Ha bastado que el ministro de Consumo, Alberto Garzón, haya tachado en The Guardian a las macrogranjas españolas como no sostenibles para que se alcen miles de ciudadanos dispuestos a dar su veredicto sobre la viabilidad o no de este modelo de ganadería. Ciudadanos que no han visto un cerdo más que en fotografías (tal vez el propio Garzón sea uno de ellos) se sitúan firmemente a un lado u otro de la polémica. No es que el tema les preocupe demasiado a la mayoría de ellos, es solo que no pueden perder la oportunidad de hacer lo que más nos divierte a los españoles: formar dos frentes levantiscos y lanzarnos al ruedo. Y así las cosas, los mismos que ahora atacan a las macrogranjas las defenderían si la polémica viniera fomentada no por Garzón, sino, pongamos, Ayuso o Espinosa de los Monteros. Y viceversa. 

Todos los debates sociales que se producen en este país vienen viciados de origen por las filias y fobias políticas de quienes se lanzan a ellos de cabeza, sin sopesar qué pueden aportar a la discusión o si tienen el suficiente conocimiento como para defender sus argumentos, llegado el caso, ante un verdadero especialista. 

Siendo yo también neófito en la materia, a lo más que me atrevo es a aventurar que la polémica de la semana es una media mentira –o una media verdad, si se prefiere– dicha con la habitual inoportunidad de un ministro de cuota, un metepatas profesional, y que va a servir solo para azuzar el avispero de Twitter y, de paso, restar méritos a la ganadería española, para alegría de sus competidores. 

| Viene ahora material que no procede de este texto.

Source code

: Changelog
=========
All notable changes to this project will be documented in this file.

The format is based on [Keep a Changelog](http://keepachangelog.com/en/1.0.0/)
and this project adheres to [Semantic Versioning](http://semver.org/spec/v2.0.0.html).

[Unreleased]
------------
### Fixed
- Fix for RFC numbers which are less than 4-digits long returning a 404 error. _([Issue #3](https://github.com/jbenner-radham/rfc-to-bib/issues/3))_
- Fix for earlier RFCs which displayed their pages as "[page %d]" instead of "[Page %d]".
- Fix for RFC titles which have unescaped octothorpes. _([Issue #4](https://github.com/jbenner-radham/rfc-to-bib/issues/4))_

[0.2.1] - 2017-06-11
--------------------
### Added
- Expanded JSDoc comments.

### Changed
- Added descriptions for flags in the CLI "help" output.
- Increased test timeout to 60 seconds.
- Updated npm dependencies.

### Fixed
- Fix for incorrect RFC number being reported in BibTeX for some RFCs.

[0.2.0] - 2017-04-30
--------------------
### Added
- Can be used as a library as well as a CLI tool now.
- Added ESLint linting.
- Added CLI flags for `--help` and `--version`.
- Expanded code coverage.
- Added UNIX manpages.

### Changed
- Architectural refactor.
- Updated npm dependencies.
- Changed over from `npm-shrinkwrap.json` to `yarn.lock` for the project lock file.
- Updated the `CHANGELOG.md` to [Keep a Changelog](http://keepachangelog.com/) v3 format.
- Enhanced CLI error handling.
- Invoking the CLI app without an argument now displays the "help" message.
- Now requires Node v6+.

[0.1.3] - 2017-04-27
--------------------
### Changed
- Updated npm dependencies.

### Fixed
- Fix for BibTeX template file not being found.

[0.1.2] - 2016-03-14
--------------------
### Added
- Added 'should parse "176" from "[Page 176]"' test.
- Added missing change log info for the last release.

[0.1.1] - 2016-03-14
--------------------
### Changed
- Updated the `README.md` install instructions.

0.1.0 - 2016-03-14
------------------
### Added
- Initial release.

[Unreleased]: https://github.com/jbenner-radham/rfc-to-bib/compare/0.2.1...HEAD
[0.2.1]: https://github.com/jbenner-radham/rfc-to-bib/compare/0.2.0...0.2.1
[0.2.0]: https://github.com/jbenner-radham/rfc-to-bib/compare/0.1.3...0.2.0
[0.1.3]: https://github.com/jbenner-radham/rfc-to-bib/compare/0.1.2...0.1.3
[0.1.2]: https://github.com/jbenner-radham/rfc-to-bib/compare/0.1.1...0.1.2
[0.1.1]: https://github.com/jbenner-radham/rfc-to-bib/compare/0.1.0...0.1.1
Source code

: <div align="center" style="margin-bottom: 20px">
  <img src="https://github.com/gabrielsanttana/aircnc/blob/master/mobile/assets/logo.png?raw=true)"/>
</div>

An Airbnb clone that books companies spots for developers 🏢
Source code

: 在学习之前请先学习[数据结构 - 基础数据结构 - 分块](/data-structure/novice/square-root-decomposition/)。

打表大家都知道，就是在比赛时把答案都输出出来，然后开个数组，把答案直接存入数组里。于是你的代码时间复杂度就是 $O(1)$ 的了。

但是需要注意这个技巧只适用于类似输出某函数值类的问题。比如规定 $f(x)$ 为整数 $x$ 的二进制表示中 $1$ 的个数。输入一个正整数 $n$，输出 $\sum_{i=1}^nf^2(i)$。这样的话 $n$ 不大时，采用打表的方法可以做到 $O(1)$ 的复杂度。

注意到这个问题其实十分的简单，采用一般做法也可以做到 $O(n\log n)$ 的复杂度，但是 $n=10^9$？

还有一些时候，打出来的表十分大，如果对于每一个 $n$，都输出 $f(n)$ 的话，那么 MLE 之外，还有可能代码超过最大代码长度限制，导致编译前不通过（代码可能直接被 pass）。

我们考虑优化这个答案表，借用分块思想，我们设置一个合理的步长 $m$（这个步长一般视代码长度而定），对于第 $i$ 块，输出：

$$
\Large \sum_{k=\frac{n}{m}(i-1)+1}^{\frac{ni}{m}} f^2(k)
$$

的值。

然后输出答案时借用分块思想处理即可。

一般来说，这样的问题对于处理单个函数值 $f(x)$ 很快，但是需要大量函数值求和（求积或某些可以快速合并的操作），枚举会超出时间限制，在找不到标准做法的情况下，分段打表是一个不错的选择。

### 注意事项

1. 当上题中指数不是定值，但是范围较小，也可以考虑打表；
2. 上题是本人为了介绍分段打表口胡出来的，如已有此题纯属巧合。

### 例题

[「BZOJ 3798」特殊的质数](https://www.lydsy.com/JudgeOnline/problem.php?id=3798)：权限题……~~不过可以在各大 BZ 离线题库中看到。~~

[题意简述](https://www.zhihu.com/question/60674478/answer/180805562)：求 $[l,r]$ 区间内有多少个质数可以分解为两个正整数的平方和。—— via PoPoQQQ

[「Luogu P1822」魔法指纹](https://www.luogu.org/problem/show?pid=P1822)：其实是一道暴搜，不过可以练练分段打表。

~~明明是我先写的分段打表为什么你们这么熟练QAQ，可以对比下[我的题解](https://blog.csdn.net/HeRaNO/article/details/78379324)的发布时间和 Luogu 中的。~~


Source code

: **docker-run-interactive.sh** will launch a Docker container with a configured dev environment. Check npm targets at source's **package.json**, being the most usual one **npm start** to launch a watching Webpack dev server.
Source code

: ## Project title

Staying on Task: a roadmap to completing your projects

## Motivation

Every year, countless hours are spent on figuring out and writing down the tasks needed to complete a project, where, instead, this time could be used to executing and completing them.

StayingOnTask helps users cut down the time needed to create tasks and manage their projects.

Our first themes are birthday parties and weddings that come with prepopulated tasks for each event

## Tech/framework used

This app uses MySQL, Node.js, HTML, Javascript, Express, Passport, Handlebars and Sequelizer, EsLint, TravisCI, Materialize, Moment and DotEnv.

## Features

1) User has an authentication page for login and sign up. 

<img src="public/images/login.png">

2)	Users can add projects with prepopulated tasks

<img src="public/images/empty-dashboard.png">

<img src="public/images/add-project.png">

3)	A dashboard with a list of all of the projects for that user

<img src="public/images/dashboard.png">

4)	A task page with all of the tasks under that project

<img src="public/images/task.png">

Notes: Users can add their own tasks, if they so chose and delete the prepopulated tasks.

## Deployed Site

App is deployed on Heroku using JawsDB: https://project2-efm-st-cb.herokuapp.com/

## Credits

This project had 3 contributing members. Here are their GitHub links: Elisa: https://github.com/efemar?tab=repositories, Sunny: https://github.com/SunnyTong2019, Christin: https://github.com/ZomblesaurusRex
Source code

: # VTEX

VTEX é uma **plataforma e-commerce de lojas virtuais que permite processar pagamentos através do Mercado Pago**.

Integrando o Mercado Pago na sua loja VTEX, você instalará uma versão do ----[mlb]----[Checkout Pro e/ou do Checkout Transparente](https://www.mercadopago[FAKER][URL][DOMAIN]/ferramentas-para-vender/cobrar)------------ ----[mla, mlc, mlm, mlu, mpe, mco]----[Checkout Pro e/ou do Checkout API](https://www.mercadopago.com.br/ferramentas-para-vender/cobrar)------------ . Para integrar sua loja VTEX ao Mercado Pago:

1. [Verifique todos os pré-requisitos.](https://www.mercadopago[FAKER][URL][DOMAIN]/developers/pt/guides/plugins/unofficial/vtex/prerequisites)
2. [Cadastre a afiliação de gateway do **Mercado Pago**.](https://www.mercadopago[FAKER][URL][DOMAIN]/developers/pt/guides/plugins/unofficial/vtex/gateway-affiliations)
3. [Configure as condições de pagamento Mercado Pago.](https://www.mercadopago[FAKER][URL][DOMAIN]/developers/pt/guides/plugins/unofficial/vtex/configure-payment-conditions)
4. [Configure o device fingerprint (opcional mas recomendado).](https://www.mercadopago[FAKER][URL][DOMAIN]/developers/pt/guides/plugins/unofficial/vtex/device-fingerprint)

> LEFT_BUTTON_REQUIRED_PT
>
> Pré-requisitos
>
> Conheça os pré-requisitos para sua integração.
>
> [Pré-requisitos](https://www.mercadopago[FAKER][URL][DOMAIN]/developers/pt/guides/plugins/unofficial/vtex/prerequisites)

Habría que pedirles a los políticos españoles –de izquierda y de derecha– que se abstuvieran de mover el árbol de la discordia con tanto afán, día tras día, y trataran de solucionar los problemas de un país que sigue manteniendo la mayor tasa de desempleo de Europa. Pero eso sería pedir milagros en una nación cainita como la nuestra.